International Finance Corp, a unit of the World Bank, is launching with several partners an investment facility worth up to $400 million (Dh1.47 billion) for the Middle East and North Africa (Mena) as it tries to spur lending to the region’s large pool of small-and-medium-sized enterprises (SMEs), its chief executive said on Saturday.
IFC will provide $150 million and the European Investment Bank is providing a similar amount, while Agence Francaise de Developpement and the European Commission are also contributing.
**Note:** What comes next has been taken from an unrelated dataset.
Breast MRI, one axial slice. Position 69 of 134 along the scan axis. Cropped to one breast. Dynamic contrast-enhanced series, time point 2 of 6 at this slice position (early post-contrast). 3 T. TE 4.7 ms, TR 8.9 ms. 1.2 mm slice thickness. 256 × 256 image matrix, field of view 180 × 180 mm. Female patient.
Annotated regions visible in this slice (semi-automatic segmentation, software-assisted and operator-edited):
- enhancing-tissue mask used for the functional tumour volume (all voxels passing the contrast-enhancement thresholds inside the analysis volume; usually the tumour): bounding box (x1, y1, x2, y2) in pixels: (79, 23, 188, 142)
“The biggest challenge in this region is economic growth, only with economic growth will we create jobs,” said Jin-Yong Cai at the World Economic Forum. Aside from a difficult business environment and a lack of a skilled labour force, companies in the region were mostly restrained by a lack of access to finance, added Cai, a former Goldman Sachs executive in China.
“Without access to finance, basically people can not reach out, particularly in this region,” Cai said. The focus of the financing facility is on Morocco, Tunisia, Egypt, Lebanon and Jordan. Overall, the Middle East needs to create around 75 million jobs to keep up with the growing populations, the IFC said, while SMEs in the region represent around 80% of all business, making them a crucial employment engine.
The SME facility will help provide risk sharing guarantees to other banks in the hope to boost financing to these type of businesses.
The IFC in 2012 invested more than $20 billion worldwide. In the Middle East, it committed around $2.21 billion, an amount it sees steadily rising in the years to come.
Earlier this year, IFC invested around $195 million in Bank Muscat, Oman’s largest lender. Cai said the IFC is planning similar investments in the region, possibly in Gulf banks that are for example looking to expand in places such as Iraq, but also in small-scale payments systems in Egypt.